-- EXTRAIT CITÉ --
______________________________

​Des vacances écoresponsables pour les enfants


Tahiti, le 20 juillet 2023 – Tahiti Infos est allé à la découverte des ateliers proposés aux enfants par certains centres de loisirs pendant les grandes vacances pour voir ce qui est mis en œuvre autour de l'écologie. Ces centres ont décidé de prendre les choses en main en transmettant à leurs jeunes pensionnaires des valeurs et des gestes respectueux de l'environnement.
 
Canicule, feux de forêt, méga cyclones : les conséquences du dérèglement climatique sont déjà visibles. Pour les adultes de demain, un nouveau modèle de société apparait nécessaire. Certains centres de vacances ont décidé de prendre les choses en main en transmettant à leurs jeunes pensionnaires des valeurs et des gestes respectueux de l'environnement.
 
À l'atelier 203, quartier Taunoa à Papeete, les enfants s'évadent par la création artistique. Cet après-midi, les 6 à 9 ans réalisent un blind-test des musiques de Disney dans la petite cour. À l'intérieur, les plus jeunes créent des boîtes de popcorn avec du papier brouillon chiffonné et des cartons. “Toutes nos créations sont réalisés avec de la récupération”, explique Jean-Baptiste Viar, directeur adjoint de l'atelier. Et si la climatisation est activée, c'est parce qu'il y a “une trentaine” de panneaux solaires sur le toit.
 
De la récup’ mais pas que
 
Ici, une fois les sushis mangés, la barquette devient une palette de peinture. Fini la compote ? Rincé, le pot devient un flacon de peinture. Plus de ketchup, la bouteille est transformée en un redoutable pistolet à eau. Ce magazine traine depuis trop longtemps dans la pile ? Les enfants en font un support de découpage et en tirent aussitôt la matière première de leurs créations artistiques. Et quand les animateurs ont besoin de quelque chose de spécifique, “on demande aux parents”.

______________________________

(Enregistrements du jeu de données)

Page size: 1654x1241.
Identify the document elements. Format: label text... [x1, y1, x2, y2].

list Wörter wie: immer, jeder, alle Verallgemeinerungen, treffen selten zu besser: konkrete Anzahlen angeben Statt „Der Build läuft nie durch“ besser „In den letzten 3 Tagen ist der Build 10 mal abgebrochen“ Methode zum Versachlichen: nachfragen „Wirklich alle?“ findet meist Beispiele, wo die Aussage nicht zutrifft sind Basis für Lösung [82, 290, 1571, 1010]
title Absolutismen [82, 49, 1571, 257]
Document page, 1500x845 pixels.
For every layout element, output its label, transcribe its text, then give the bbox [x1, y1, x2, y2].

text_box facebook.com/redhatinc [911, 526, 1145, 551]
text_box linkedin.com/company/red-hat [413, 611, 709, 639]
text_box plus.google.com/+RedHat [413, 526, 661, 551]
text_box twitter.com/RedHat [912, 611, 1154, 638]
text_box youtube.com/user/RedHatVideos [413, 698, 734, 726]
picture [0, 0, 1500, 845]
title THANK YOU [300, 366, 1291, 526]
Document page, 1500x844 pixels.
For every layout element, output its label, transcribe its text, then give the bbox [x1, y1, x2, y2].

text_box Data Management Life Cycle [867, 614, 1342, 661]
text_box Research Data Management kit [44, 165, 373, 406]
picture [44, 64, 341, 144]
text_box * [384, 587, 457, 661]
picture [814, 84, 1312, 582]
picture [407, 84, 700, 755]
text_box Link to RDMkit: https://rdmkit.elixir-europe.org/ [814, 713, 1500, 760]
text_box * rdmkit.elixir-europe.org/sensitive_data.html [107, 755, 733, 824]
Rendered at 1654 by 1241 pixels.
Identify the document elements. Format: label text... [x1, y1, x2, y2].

______________________________

-- OBJECTIFS --
1) Extrayez de l'article sur les vacances écoresponsables le passage qui va de « À l'atelier 203, quartier » jusqu'à « sur le toit. » inclus.
2) Relevez, dans l'article sur les vacances écoresponsables, chaque objet usagé que le paragraphe placé sous « De la récup' mais pas que » présente comme transformé, en indiquant ce qu'il devient.
3) Répondez aux questions suivantes à partir de l'article sur les vacances écoresponsables :
(a) Dans quel quartier se trouve l'atelier 203 ?
(b) Quels enfants réalisent le blind-test des musiques de Disney ?
(c) Combien de panneaux solaires y a-t-il sur le toit ?
Les entrées ne servent pas à ce travail.

-- RÉSULTATS --
1)
À l'atelier 203, quartier Taunoa à Papeete, les enfants s'évadent par la création artistique. Cet après-midi, les 6 à 9 ans réalisent un blind-test des musiques de Disney dans la petite cour. À l'intérieur, les plus jeunes créent des boîtes de popcorn avec du papier brouillon chiffonné et des cartons. “Toutes nos créations sont réalisés avec de la récupération”, explique Jean-Baptiste Viar, directeur adjoint de l'atelier. Et si la climatisation est activée, c'est parce qu'il y a “une trentaine” de panneaux solaires sur le toit.

2)
- La barquette de sushis devient une palette de peinture.
- Le pot de compote, rincé, devient un flacon de peinture.
- La bouteille de ketchup devient un pistolet à eau.
- Le magazine devient un support de découpage.

3)
(a) Dans le quartier Taunoa, à Papeete.
(b) Les 6 à 9 ans.
(c) Une trentaine.